The molecular structure of SAM-based HTLs is mostly simple and has low molecular weight. Moreover, they can absorb some sunlight in the high-energy region (UV light). Therefore, the thermal and light stability of SAM-based HTLs might be a significant concern for practical applications, especially for the SAM-based HTL in single-junction inverted PSCs, in which the SAM layer is located at the light incident side. We have tried to improve the stability of SAMs by screening different anchor groups, and found that the –PO₃H₂ chemisorbed onto ITO by a stronger tridentate mode compared to the bidentate mode of –SO₃H and –COOH. Density functional theory (DFT) calculations show that the adsorption energy on the most stable ITO (111) surface of –PO₃H₂ is −2.71 eV, while –SO₃H and –COOH are −2.49 and −2.15 eV, respectively [40]. ITO/TPT-P6 maintains 95% absorbance before and after solution washing, which further confirms the stronger adhesion of TPT-P6. The excellent anchoring strength is beneficial for improving the self-assembly rate, film formation quality and anchoring stability, thus promoting charge collection and inhibiting interfacial complexation. Regarding the photostability, we found that the widely used MeO-2PACz showed significant degradation after light and electrochemical tests. Therefore, we have adjusted the molecular structure by replacing the alkyl linkers with a conjugated phenylene group [31]. The conjugated structure enables an efficient charge delocalization and spatial separation of molecular HOMO and lowest unoccupied molecular orbital (LUMO) orbitals, thus stabilizing the light and electrochemical properties of the SAM. We report a series of conjugated SAM-based hole-selective contacts for efficient and stable inverted PSCs. Similarly, the Palomares group added an extra phenyl linker to the carbazole carboxylic acid (EADR04), thus realizing a higher decomposition temperature (from 180 °C to 354 °C) and thermal stability [29].
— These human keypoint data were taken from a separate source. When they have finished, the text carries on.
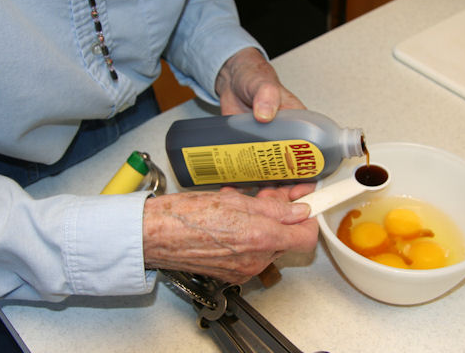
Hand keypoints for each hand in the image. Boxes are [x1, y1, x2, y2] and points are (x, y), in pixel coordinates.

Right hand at [142, 188, 317, 283]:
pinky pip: (252, 251)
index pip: (306, 236)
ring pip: (269, 242)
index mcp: (260, 239)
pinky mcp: (231, 272)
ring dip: (266, 220)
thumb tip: (298, 211)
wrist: (154, 235)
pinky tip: (236, 215)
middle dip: (284, 213)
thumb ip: (273, 209)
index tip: (306, 202)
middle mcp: (255, 260)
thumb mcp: (236, 201)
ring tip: (248, 200)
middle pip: (287, 237)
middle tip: (274, 193)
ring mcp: (243, 269)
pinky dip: (251, 232)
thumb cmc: (185, 216)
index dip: (309, 217)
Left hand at [215, 46, 316, 196]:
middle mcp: (287, 143)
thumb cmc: (254, 79)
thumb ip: (266, 94)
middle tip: (271, 199)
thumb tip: (266, 113)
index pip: (314, 158)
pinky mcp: (249, 153)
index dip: (311, 179)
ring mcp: (267, 150)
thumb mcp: (262, 84)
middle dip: (285, 193)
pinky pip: (251, 174)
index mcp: (300, 127)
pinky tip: (235, 192)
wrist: (230, 82)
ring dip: (266, 193)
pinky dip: (244, 185)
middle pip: (293, 176)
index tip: (300, 191)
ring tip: (254, 200)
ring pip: (272, 179)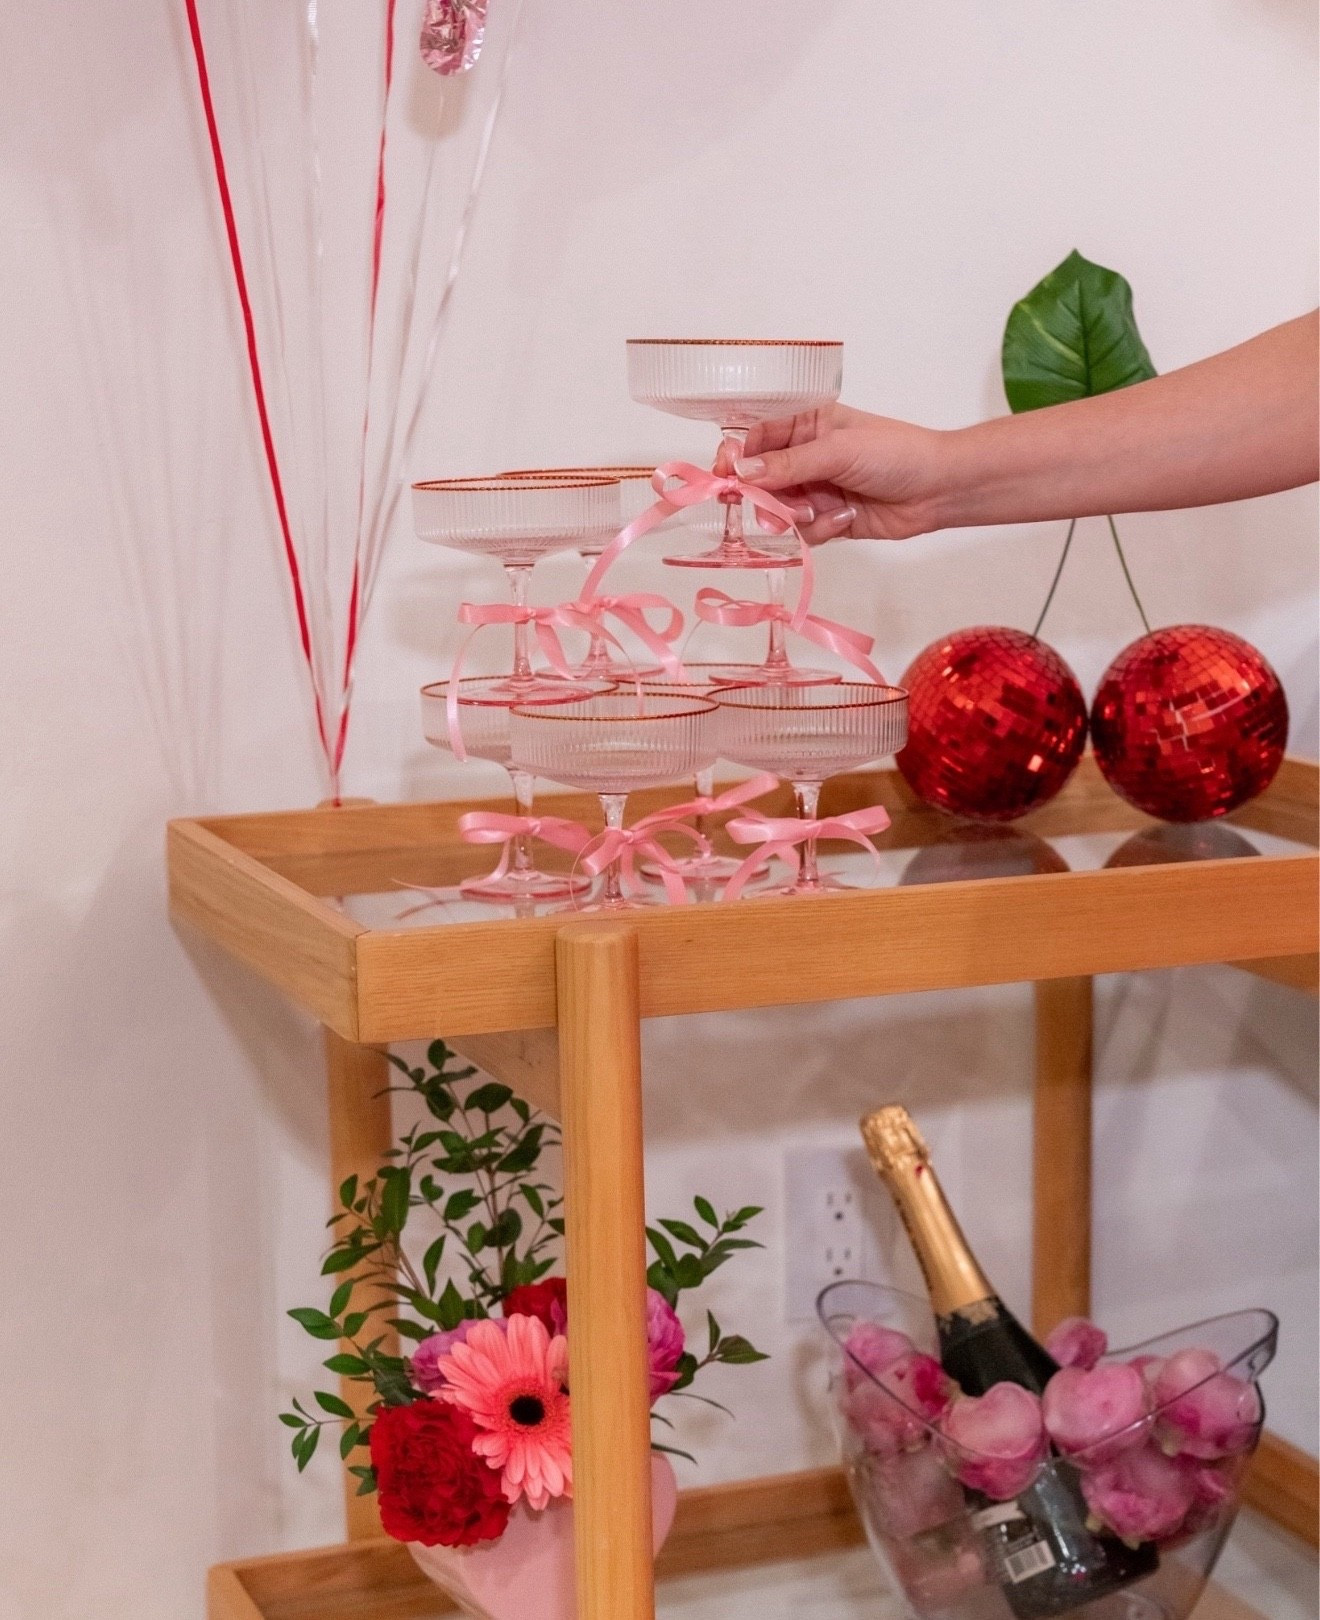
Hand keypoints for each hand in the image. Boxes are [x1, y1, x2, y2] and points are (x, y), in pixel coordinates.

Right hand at [731, 405, 946, 543]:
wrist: (939, 489)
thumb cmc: (896, 453)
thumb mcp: (838, 450)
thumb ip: (789, 464)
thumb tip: (741, 470)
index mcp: (806, 424)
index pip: (755, 437)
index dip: (736, 455)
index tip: (724, 475)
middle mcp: (805, 456)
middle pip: (758, 479)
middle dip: (764, 495)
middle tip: (771, 507)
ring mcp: (814, 489)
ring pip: (777, 510)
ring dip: (793, 516)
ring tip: (817, 512)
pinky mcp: (826, 520)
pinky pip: (801, 532)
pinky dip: (817, 530)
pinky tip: (843, 519)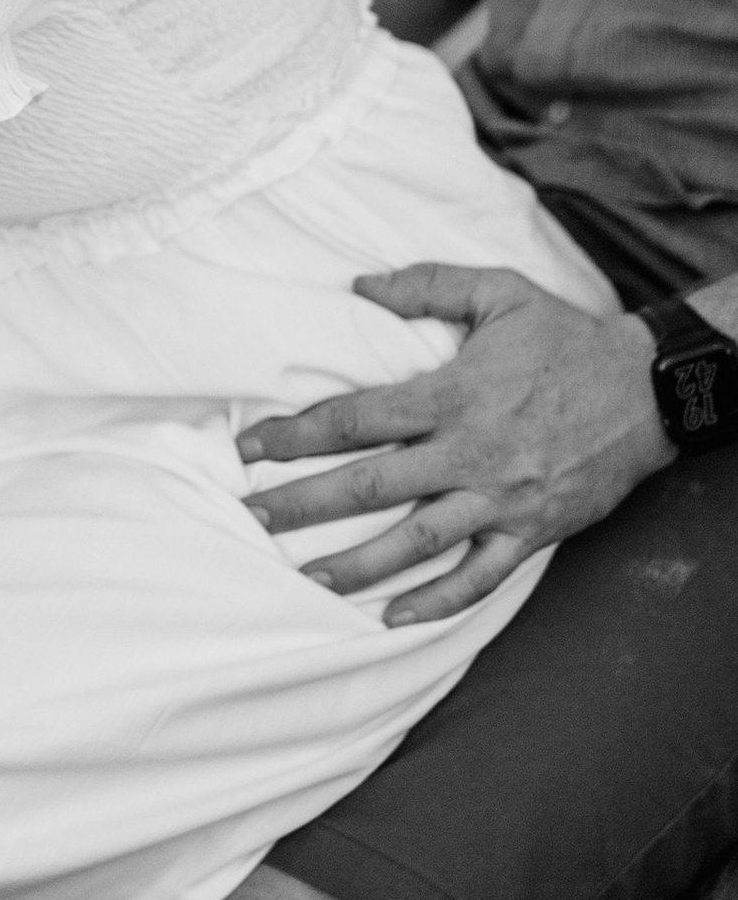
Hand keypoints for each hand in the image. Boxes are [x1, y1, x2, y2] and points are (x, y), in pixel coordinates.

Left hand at [236, 263, 670, 624]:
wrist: (649, 388)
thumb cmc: (567, 337)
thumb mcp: (499, 290)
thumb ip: (426, 283)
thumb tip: (357, 285)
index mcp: (453, 394)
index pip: (356, 419)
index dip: (297, 436)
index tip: (251, 450)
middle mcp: (471, 452)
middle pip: (370, 486)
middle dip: (304, 505)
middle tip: (254, 518)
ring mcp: (502, 499)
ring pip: (416, 541)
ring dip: (357, 564)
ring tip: (308, 578)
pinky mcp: (533, 531)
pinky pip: (480, 576)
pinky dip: (438, 600)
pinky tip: (395, 616)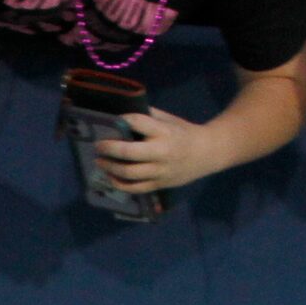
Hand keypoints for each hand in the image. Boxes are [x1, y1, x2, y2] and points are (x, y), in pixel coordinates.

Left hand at [91, 108, 214, 191]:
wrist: (207, 153)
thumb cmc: (184, 133)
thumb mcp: (169, 119)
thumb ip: (147, 117)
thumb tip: (121, 116)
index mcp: (164, 131)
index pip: (137, 122)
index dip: (121, 120)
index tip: (110, 121)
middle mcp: (161, 152)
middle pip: (129, 152)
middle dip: (109, 148)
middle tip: (98, 146)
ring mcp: (160, 171)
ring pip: (130, 173)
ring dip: (110, 167)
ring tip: (99, 162)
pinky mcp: (160, 184)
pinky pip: (136, 188)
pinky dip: (120, 184)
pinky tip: (111, 177)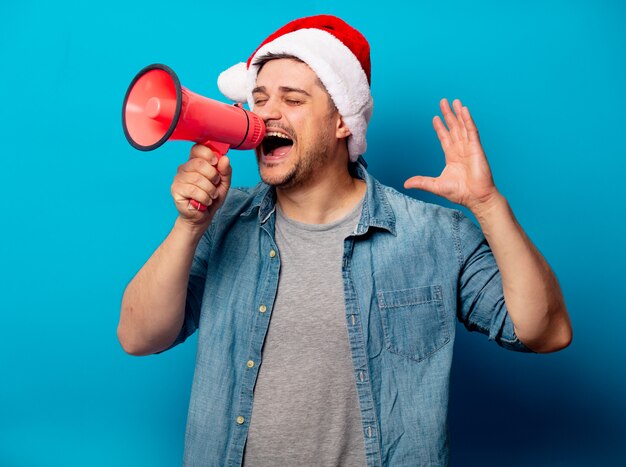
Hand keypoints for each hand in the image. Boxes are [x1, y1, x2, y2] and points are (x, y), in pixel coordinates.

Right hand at [171, 144, 231, 228]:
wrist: (203, 217)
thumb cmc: (211, 198)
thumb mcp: (223, 184)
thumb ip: (225, 171)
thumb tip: (225, 159)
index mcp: (195, 162)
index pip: (197, 148)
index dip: (209, 154)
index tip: (216, 163)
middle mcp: (185, 168)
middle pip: (199, 163)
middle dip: (213, 176)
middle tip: (215, 184)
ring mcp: (178, 179)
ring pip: (197, 179)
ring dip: (210, 190)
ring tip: (211, 195)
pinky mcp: (176, 190)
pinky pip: (194, 190)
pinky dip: (205, 198)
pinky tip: (204, 201)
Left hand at [404, 98, 498, 213]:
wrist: (476, 198)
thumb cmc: (459, 193)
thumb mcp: (435, 186)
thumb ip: (421, 182)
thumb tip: (405, 183)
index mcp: (452, 157)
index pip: (445, 138)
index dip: (440, 127)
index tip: (435, 117)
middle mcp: (460, 150)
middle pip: (453, 128)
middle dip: (448, 115)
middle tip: (443, 102)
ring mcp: (469, 148)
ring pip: (463, 126)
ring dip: (458, 113)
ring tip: (455, 101)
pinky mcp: (477, 148)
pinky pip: (472, 130)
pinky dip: (468, 120)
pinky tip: (464, 110)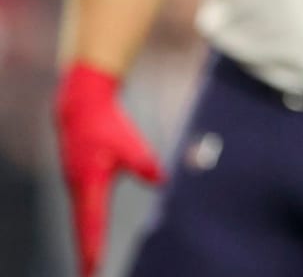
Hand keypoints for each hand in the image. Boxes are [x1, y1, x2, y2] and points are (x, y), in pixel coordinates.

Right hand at [54, 62, 163, 276]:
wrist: (83, 107)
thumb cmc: (106, 125)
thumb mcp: (126, 142)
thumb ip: (143, 163)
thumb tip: (162, 181)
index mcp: (89, 183)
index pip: (92, 223)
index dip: (93, 247)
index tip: (94, 269)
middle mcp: (78, 188)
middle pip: (83, 228)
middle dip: (87, 254)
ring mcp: (76, 185)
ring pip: (82, 220)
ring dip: (86, 242)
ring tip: (91, 266)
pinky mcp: (79, 180)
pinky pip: (83, 210)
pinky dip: (87, 227)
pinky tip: (90, 238)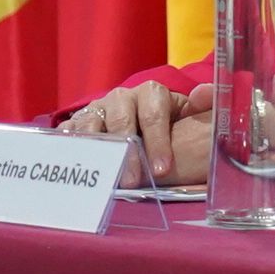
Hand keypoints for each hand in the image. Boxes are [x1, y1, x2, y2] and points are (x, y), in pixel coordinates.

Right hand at [64, 80, 214, 184]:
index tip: (162, 169)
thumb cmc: (169, 119)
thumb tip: (204, 93)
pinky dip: (70, 145)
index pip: (153, 115)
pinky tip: (73, 162)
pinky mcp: (79, 120)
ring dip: (98, 152)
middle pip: (121, 122)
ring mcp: (98, 108)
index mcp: (151, 92)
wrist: (142, 114)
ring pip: (92, 126)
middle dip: (128, 154)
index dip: (157, 142)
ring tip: (104, 176)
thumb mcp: (189, 111)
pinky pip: (70, 131)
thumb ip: (202, 105)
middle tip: (132, 181)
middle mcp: (122, 97)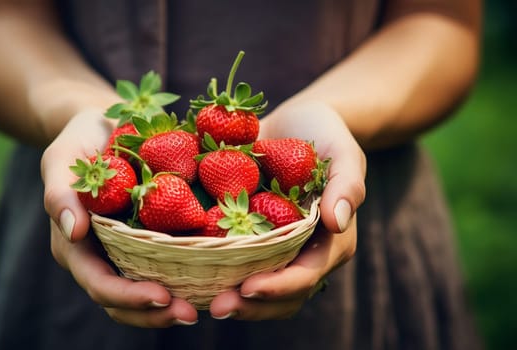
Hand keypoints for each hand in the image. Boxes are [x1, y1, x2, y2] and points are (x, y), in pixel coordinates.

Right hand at [41, 110, 197, 326]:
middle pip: (123, 302)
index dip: (127, 297)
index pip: (99, 283)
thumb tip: (74, 231)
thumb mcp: (62, 158)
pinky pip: (165, 265)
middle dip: (154, 314)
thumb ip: (60, 192)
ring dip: (171, 306)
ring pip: (145, 292)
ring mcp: (125, 251)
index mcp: (76, 246)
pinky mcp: (149, 240)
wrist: (103, 129)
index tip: (161, 297)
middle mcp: (101, 256)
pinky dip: (185, 277)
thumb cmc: (80, 142)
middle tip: (191, 314)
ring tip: (202, 307)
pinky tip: (212, 276)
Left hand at [209, 100, 365, 319]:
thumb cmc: (326, 135)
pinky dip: (211, 268)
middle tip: (218, 308)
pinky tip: (182, 268)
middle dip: (250, 306)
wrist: (295, 122)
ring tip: (196, 300)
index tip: (249, 288)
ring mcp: (273, 246)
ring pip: (253, 287)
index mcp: (329, 241)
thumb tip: (336, 223)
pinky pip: (232, 258)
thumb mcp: (344, 152)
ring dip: (228, 296)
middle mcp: (300, 252)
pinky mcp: (248, 235)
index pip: (306, 274)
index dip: (280, 287)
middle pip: (279, 296)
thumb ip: (347, 185)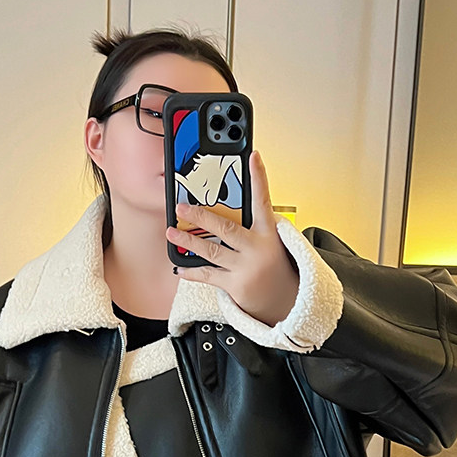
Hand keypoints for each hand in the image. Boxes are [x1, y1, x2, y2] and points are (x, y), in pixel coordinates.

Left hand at [166, 150, 299, 326]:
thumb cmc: (272, 265)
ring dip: (188, 241)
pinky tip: (179, 266)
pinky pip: (208, 276)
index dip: (259, 176)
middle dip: (201, 216)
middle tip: (181, 207)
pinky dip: (191, 271)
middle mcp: (257, 249)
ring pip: (211, 251)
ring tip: (171, 232)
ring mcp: (246, 268)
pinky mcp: (236, 286)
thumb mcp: (269, 241)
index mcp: (268, 233)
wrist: (285, 301)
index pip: (263, 199)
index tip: (253, 156)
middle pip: (226, 228)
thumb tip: (222, 209)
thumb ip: (250, 225)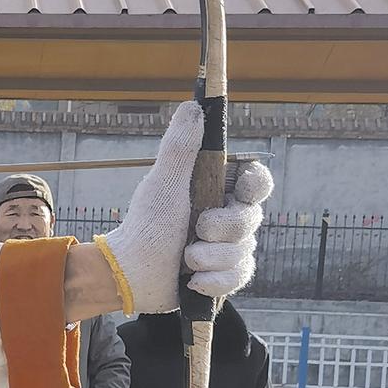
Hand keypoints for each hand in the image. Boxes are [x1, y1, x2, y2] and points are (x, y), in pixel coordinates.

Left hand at [97, 99, 272, 314]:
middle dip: (222, 228)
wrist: (129, 271)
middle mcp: (228, 217)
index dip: (258, 185)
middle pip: (252, 218)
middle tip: (196, 229)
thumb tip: (193, 107)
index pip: (257, 182)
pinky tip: (191, 279)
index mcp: (218, 191)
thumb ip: (179, 147)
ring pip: (243, 251)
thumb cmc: (145, 223)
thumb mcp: (162, 183)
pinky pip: (237, 277)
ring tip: (185, 257)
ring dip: (209, 256)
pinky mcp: (224, 275)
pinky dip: (213, 280)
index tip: (244, 190)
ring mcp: (228, 247)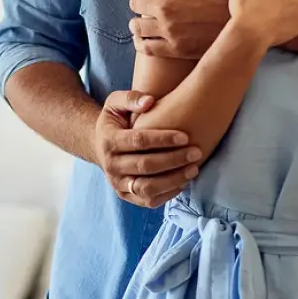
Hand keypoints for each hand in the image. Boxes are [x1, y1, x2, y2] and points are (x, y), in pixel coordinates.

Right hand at [93, 89, 202, 208]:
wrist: (100, 145)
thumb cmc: (115, 120)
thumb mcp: (116, 103)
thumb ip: (131, 98)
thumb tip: (150, 101)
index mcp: (109, 140)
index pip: (138, 141)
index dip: (162, 139)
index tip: (185, 136)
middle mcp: (111, 165)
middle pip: (144, 166)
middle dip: (173, 160)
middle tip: (197, 152)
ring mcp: (117, 183)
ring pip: (146, 188)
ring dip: (173, 180)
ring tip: (194, 169)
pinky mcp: (126, 196)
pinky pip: (148, 201)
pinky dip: (168, 194)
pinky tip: (184, 181)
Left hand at [128, 0, 228, 59]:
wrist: (242, 24)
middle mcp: (165, 7)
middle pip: (135, 1)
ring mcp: (167, 30)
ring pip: (136, 24)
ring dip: (140, 19)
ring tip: (150, 17)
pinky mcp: (172, 48)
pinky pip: (144, 46)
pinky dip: (141, 40)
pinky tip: (148, 34)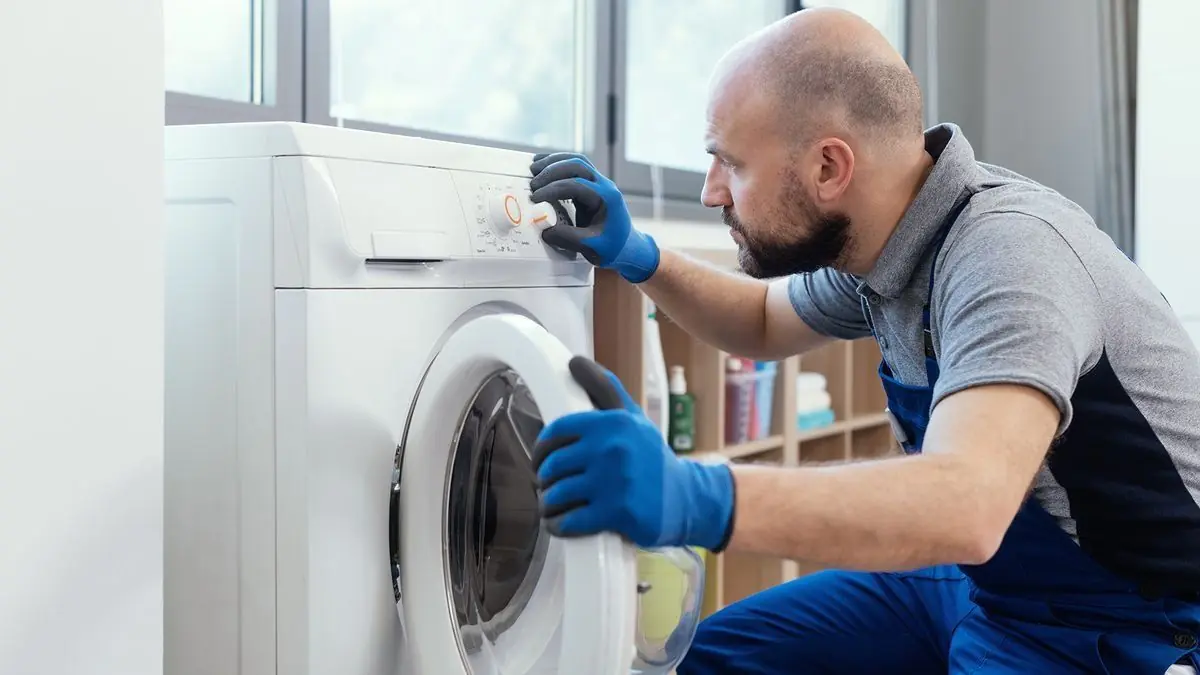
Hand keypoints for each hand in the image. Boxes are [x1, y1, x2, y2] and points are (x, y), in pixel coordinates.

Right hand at [528, 152, 659, 282]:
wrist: (627, 247)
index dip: (553, 189)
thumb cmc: (613, 247)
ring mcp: (598, 184)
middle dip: (552, 170)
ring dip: (554, 162)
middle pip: (577, 165)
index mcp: (607, 198)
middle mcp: (604, 186)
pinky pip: (575, 169)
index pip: (577, 185)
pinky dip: (558, 165)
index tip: (536, 198)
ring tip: (533, 167)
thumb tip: (545, 230)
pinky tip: (543, 167)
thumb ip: (568, 238)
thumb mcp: (591, 247)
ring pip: (576, 161)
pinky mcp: (591, 187)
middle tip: (533, 182)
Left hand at [533, 356, 735, 550]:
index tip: (542, 459)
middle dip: (545, 479)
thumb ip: (604, 388)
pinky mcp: (617, 513)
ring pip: (556, 494)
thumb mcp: (633, 417)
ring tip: (553, 506)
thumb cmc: (653, 458)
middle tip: (550, 485)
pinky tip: (561, 523)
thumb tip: (574, 361)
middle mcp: (612, 449)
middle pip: (552, 465)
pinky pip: (569, 521)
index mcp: (612, 423)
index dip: (542, 449)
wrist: (688, 499)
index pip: (557, 432)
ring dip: (548, 504)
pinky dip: (558, 525)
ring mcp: (614, 482)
We also found that the strong acid-based anchoring group is unfavorable for the long-term stability of ITO due to acid-induced corrosion. To overcome this problem, we developed a weak boric acid group anchoring SAMs [32]. We find that the organic boric acid group is able to bond to ITO with a high adsorption energy value up to −3.62 eV. XPS further confirms the covalent linkage between ITO and boric acid, which is not susceptible to the environment and solvents. Moreover, the weak boric acid significantly reduced ITO corrosion and improved interfacial stability, maintaining satisfactory operational stability over 400 h.